We take a break this week from our regular ATC Extra coverage….
I’ve been tied up with Royal Ascot this week and the only races of interest to me tomorrow are the ones I’ve covered for my paid members on ATC….
It does no harm to take a breather. There’s no shortage of races for us to target in the weeks ahead. We’ll get back down to business as usual next weekend….
In the meantime, here’s something from the ATC archive that you may find of interest – some thoughts on my approach to races and making selections….
Ultimately, every bet I place is based on an assessment of individual horses.
Each horse is different. Each has its own unique quirks and characteristics. Each horse is in a specific time and place on the curve.
Each horse must be taken on a case-by-case basis within the context of the individual race, the conditions the race presents and the unique set of circumstances surrounding it.
Stats are a useful and informative starting point – an initial route into a race. That’s how I use the stats.
The statistical record can tell you a great deal about the type of horse that tends to win a specific contest. It can point you to horses of interest. But we should always be mindful that there are limits to what the stats can achieve.
The statistical record can tell you that younger horses have a far better record in a specific race than older horses. Or that horses that have met a specific form-based yardstick are traditionally of most interest.
But beyond that the stats are silent. They can’t tell you if an individual horse is fit. Or that it will go on ground it has never tried before. Or that some topographical aspect of a specific track won’t suit. Or that inhabitants of the yard have started coughing.
The stats act as a guide. They can offer clues and pointers on which you can base a deeper investigation into a specific horse. They are a starting point – as opposed to an out-and-out selection tool.

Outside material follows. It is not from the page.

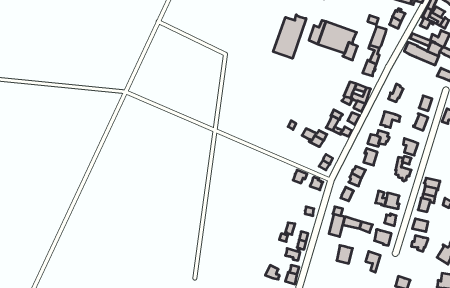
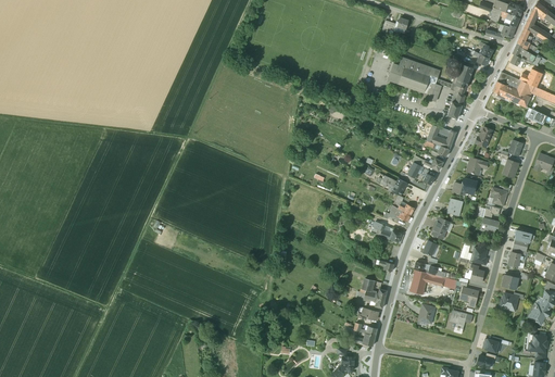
building: [273,15,306,58] -> none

Ultimately, wherever the stats point you must come back to the individual horses.
There is no getting away from that – unless you are happy to bet mechanically (and there’s nothing wrong with that, if that’s the way you choose to play).
I don’t look at stats as some kind of winning formula – a case of A+B+C+D+E = winner. The game is a little more complex and idiosyncratic than that.

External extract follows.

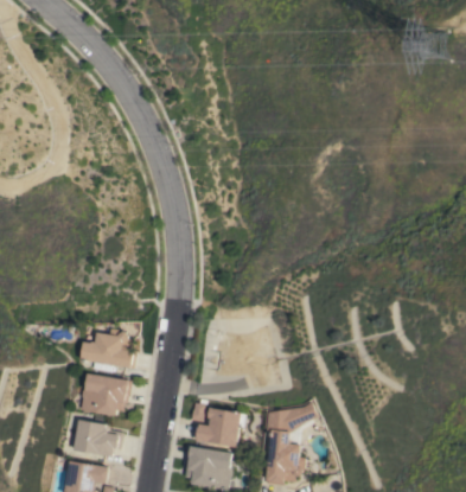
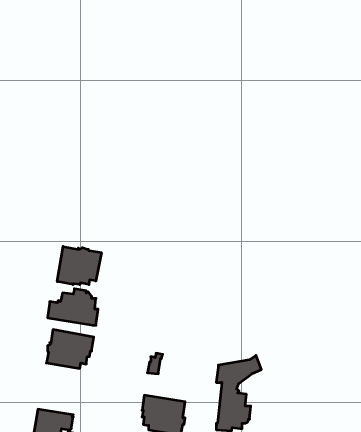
building: none -> [57,246,101,285]
building: [196,409,245,448] -> none
building: [71,420,122,458] -> none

Instead, I approach the stats merely as another piece in the information puzzle – one that might lead to the horses which are worth looking at more closely.
I say it again. Where horse-racing is concerned, it’s all about the horses.

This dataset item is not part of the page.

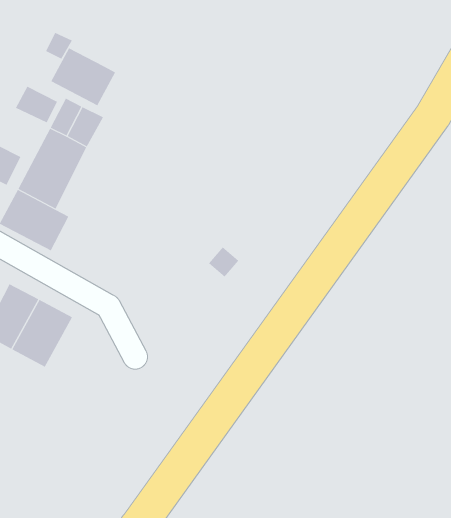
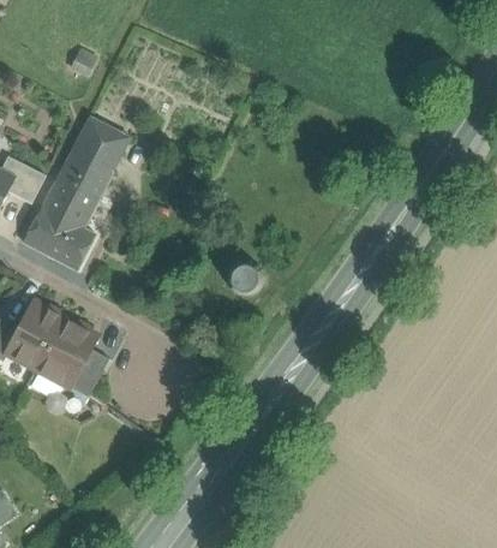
building: [51,48,116,106] -> none
building: [15,86,58,123] -> none
building: none -> [70,349,109,397]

You can’t get around them. You can’t get away from them. But I think that’s what a lot of punters try to do.
Studying horses and trying to figure them out is hard work – even when you enjoy it and you’ve been at the exercise for years.
Shove a 20-runner handicap under the nose of the average punter and tell him he’s got to take a view on each of the individual runners – based on profile, performance & preparation – and he’s going to run a mile.
Some punters are busy and don’t have time. Other are lazy and can’t be bothered. Some don’t know what they’re doing. Others are not inclined to learn. Each of these people is looking for short-cuts.
Stats, mechanical systems, databases, Holy Grail algorithms – all these things represent shortcuts. They pander to the view that there is some way of winning at racing that doesn’t require any actual knowledge of the sport or the individual equine athletes that participate in it.
Don’t get me wrong. As, I’ve said, I use stats and databases myself. Both are great tools – useful tools when used properly and when their limitations are acknowledged and respected. But they are not magic.
A database is not a witch doctor. A database is just a database. It’s just another way of accessing and interrogating information.
A database shouldn’t be confused with a software programme that enables you to find a steady stream of winners at the click of a button.
A stat is not an incantation that brings desired race results to pass if you repeat it often enough. A stat is just a stat. It refers to things that happened previously.
Whether an individual horse upholds a key stat will depend more on the horse than the previous strength of the stat.
In racing, it all boils down to the horses eventually. Stats don’t run races. Nor do algorithms. Or systems. Horses do.
It doesn’t matter what statistical boxes a horse ticks. It won’t win a big race if it isn’t fit, isn’t firing, isn’t suited to ground and track or faces some other condition or circumstances that represents a big negative….
That’s all from me this week. Enjoy your weekend.